I’ve been trying to broaden my range of Chinese reading lately. Apart from the stuff I get at work it tends to be just newspapers, and even that’s mostly limited to the more interesting parts of the 南方周末 and maybe 财经 or 中国新闻周刊 if I have the time. This week I got through an article on reform of the petition system which was kind of interesting, and read the first few paragraphs of a load of others which didn’t really grab me.
For the other stuff, I picked up a book of essays by Lu Xun – I’ve read a little of Lu Xun before, and enjoyed a few of these. One that stood out was 我要骗人, if only because of one line, “中国的人民，是常用自己的血，去洗权力者的手，使他又变成洁净的人物的”- The people of China often use their own blood to wash the hands of the powerful, to cleanse them again.” (The translation is my own, and I apologise for it). I’m not sure if that’s an image I would have found so powerful in English. I think sometimes reading something in a foreign language allows the words to have a much more direct effect than the same words translated. It’s as you pay more attention to the words and they sneak right into your brain, so you don’t get a chance to analyse it so much and think ‘Ah, so what he’s saying is that . . . ‘ and so on. I know I can occasionally find myself embarrasingly moved by very bad pop songs if I’m not careful.

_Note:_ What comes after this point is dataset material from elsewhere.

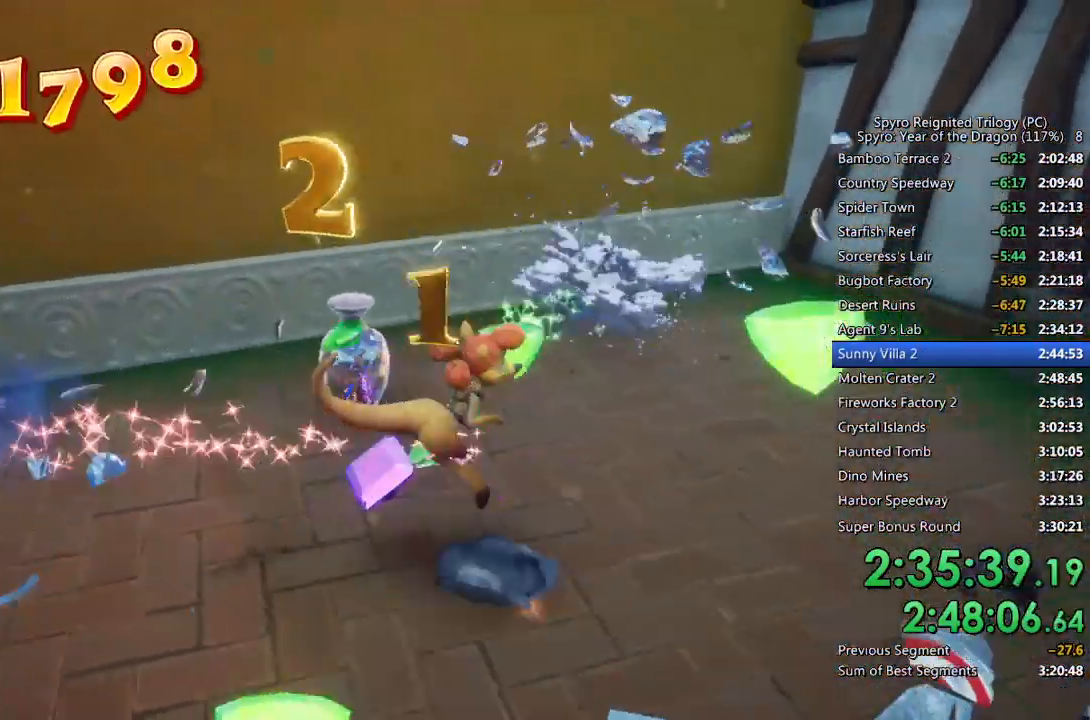
{"buttons": [], "left_stick": "down", "right_stick": "left", "events": [[17, "left_stick", "down-right"], [117, "left_stick", "down"], [350, "right_stick", "center"], [433, "right_stick", "left"]]}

This also reminded me of another quote from Lu Xun, “墨写的谎言，决掩不住血写的事实” – “Lies written in ink will never hide facts written in blood” (again, I apologise). The quote arose after a student of his from Beijing Women’s Normal University was shot in a massacre of protestors against foreign encroachment in 1926 (this website, paragraph starting ‘1926 . . .’ and the next one, and also this). If you try internet searches for that quote, and you happen to be in mainland China, don’t expect to be able to actually access many of the results.
I’ve temporarily given up on Lu Xun at the moment, as a friend passed on a collection of essays by Wang Xiaobo, which I find much easier to read – probably because they are a lot more modern. The first one I read was 一只特立独行的猪, and although at the time I couldn’t have told you if Wang Xiaobo was dead or alive (dead, heart attack in 97) I liked the combination of humour and message enough to keep reading. I think the satirical style would actually translate well into English. Once I’ve finished these essays I may attempt one of his novels – I usually stay away from novels in Chinese as I rarely manage to keep track of the plot for more than a few chapters, but I might make a special effort if I continue enjoying the essays.